You can tune the input to O_Solver to help it with the feature matching. In this shot, there are dark areas of the image which are hard to pick up and match features on. So if we added a key on this frame, you can see it’s picked up feature matches in the central, bright, and well-textured region. So I have just changed the colorspace to a Log space - you could use Cineon or something like that to pull up those dark regions. And if we re-match that frame, I am going to Re-analyse Frame. You can see now it’s picked up feature matches in those relatively dark regions. This is good because it has spread out the feature matching across the whole image. So feel free to tune the input to get good feature matches as long as you don't change the location of where it picks up the features, so you don’t change the alignment data that it calculates.
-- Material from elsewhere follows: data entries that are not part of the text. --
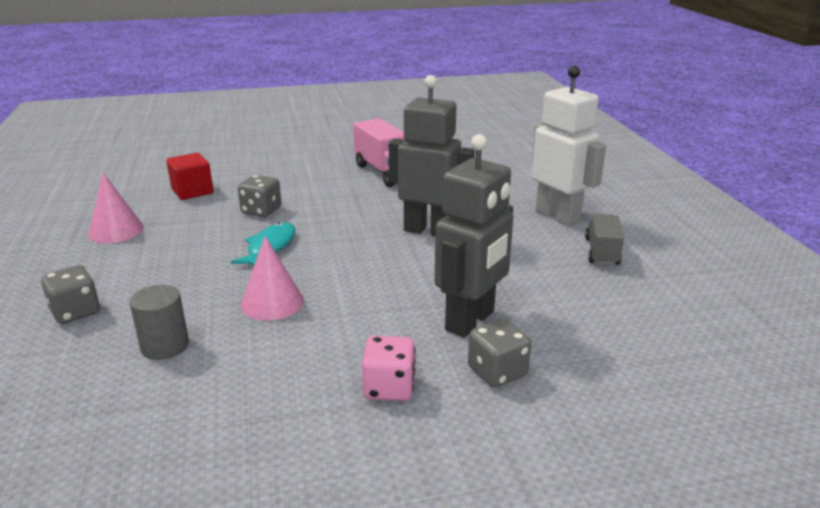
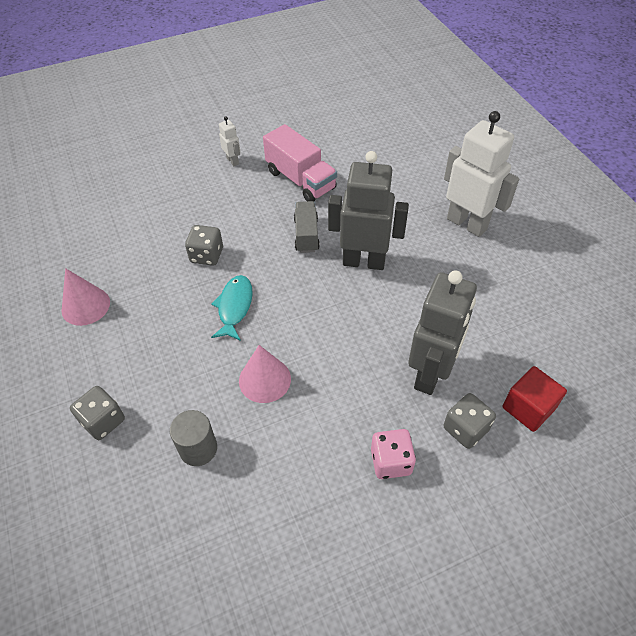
camera: 10 degrees left, 25 degrees up
(192, 191) = (130, 236): red cube -> red cube (528, 408)
(323, 156) = (233, 161): none -> white robot
(601, 252) = (512, 267): grey truck -> grey truck (306, 235)

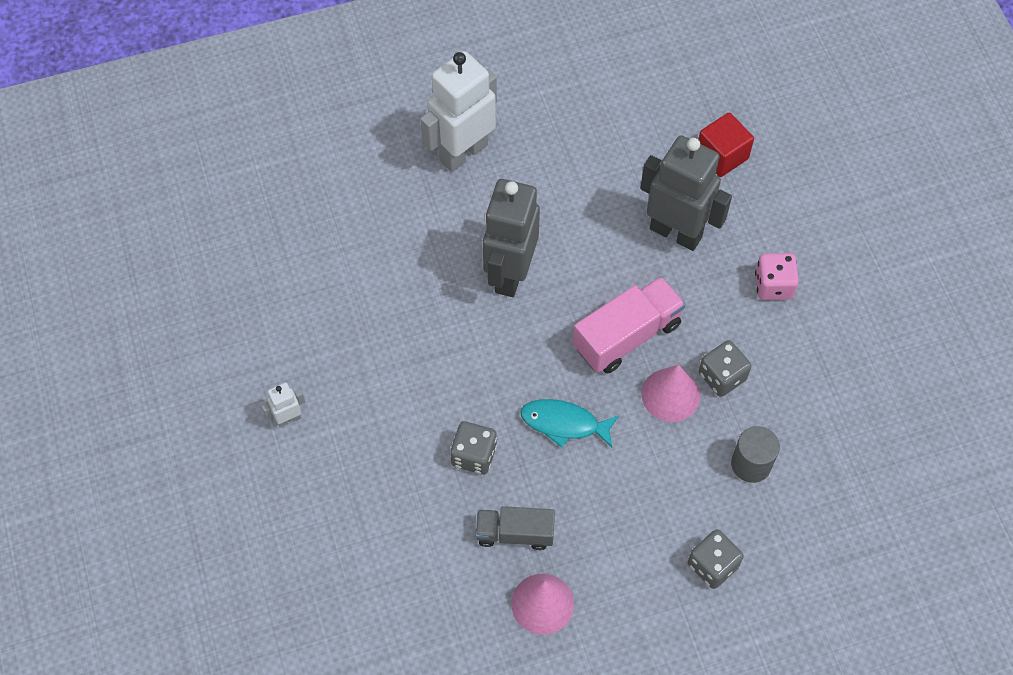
camera: 85 degrees left, 10 degrees up
(300, 180) = (348, 331): pink truck -> pink truck (627, 336)
(306, 235) = (455, 333): grey truck -> grey truck (515, 533)
(465, 429) = (741, 214): grey dice -> grey dice (722, 376)

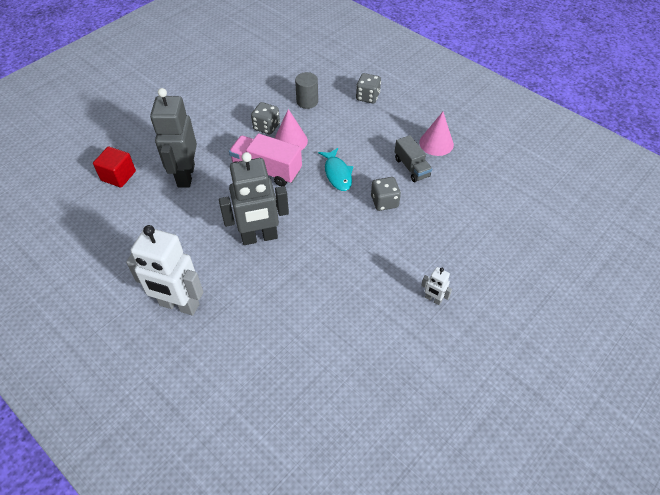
camera: 120 degrees left, 10 degrees down
(773, 285) = (198, 127): pink dice -> none

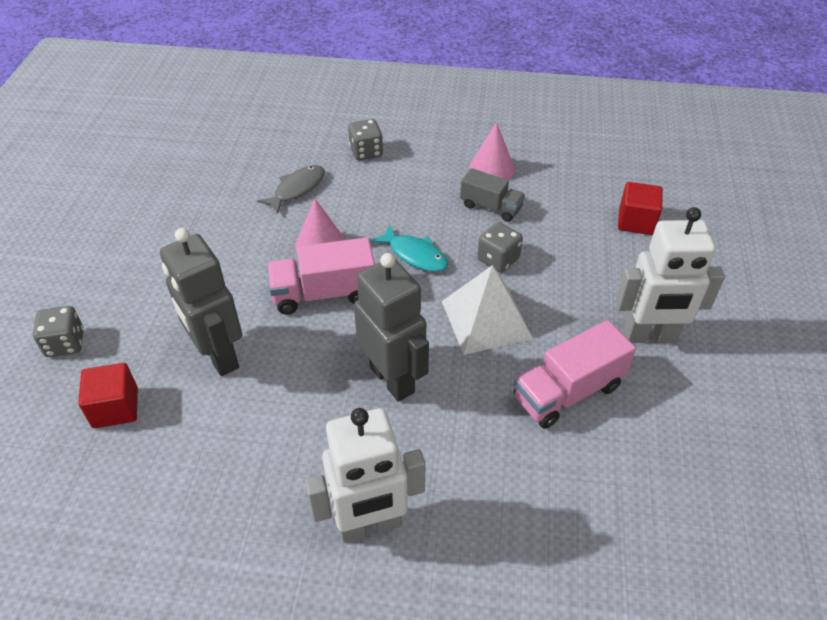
camera: 35 degrees left, 5 degrees down
(259, 237) = (393, 379): grey robot -> grey robot turned 75 degrees counterclockwise
(266, 127) = (272, 242): grey dice -> grey dice (65, 343)
(307, 101) = (297, 189): grey cylinder -> grey fish
(342, 233) = (486, 319): none -> white pyramid
(349, 301) = (567, 392): none -> pink truck
(433, 299) = (649, 336): white robot -> white robot, size x2.27
(500, 224) = (636, 221): none -> red cube

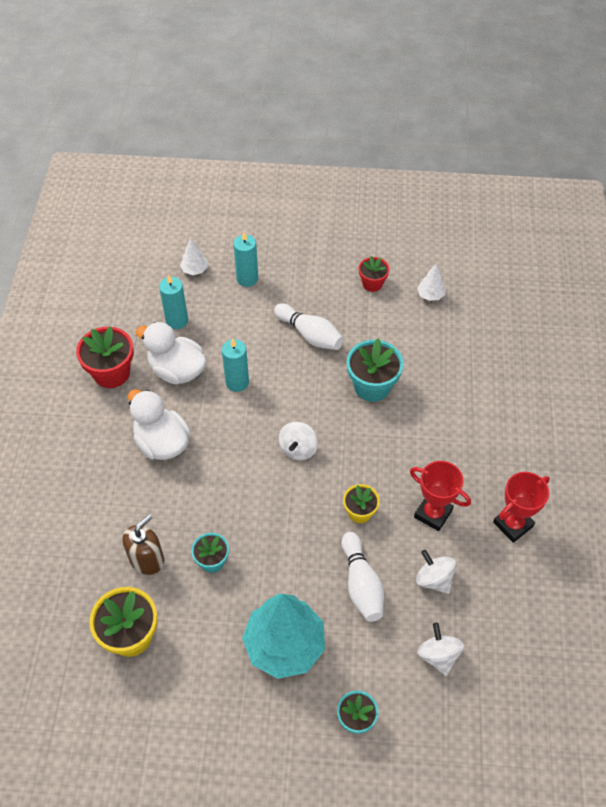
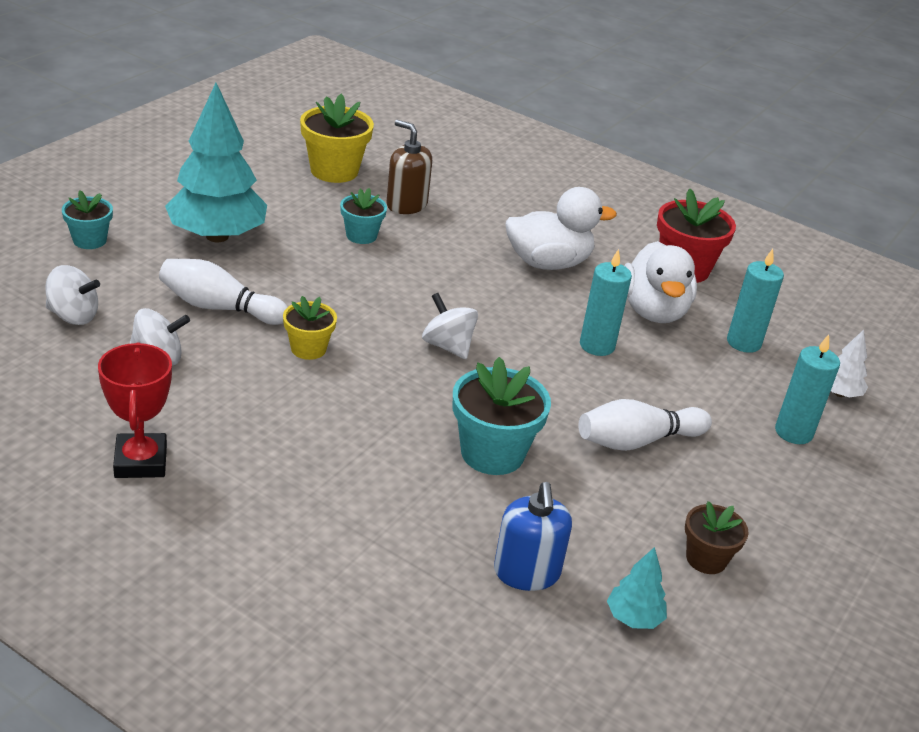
camera: 115 degrees right, 20 degrees down
(147, 559) = (406, 205): brown soap dispenser -> brown soap dispenser turned 150 degrees clockwise
(177, 370) = (653, 311): white duck -> white duck turned 120 degrees clockwise
(372, 283) = (706, 559): red flower pot -> brown flower pot
(430, 295) = (634, 618): white tree -> turquoise tree
(433, 513) = (239, 402): red trophy -> none
(439, 339) = (526, 573): none -> blue soap dispenser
You can also calculate solves from separate footage. Here we have a fixed camera rig, and we have shot a separate bit of footage of a well-lit region that’s nicely textured. The feature points here are going to be well-defined, so we can get a good solve for the stereo geometry. And as the camera is fixed, I have pulled in several analysis keys here and I have selected Single Solve From All Keys. It’s going to pull all the keyframes together to deliver an even better calculation of the stereo geometry, and you can pipe that into the Solver input of other Ocula nodes. So here, if I wanted to calculate the disparity for this shot, I can pull in the stereo geometry from this shot by putting the Solver into the Solver input of the DisparityGenerator.
Finally, if you have a match-move for your shot, you can pull that camera data into the Solver node. O_Solver has a Camera input that you can connect to your match-moved cameras. And when you calculate a keyframe now, it will pull in that exact stereo geometry and use it in the feature matching. It will also deliver that stereo geometry downstream to the other Ocula nodes in your tree.
So that wraps up this tutorial. We have covered setting up and quality-checking analysis keys. We have also looked at some tricks to test changes in stereo geometry, tuning the input footage to get the best out of feature matching, as well as using separate footage for your solves, and finally using match-moved cameras.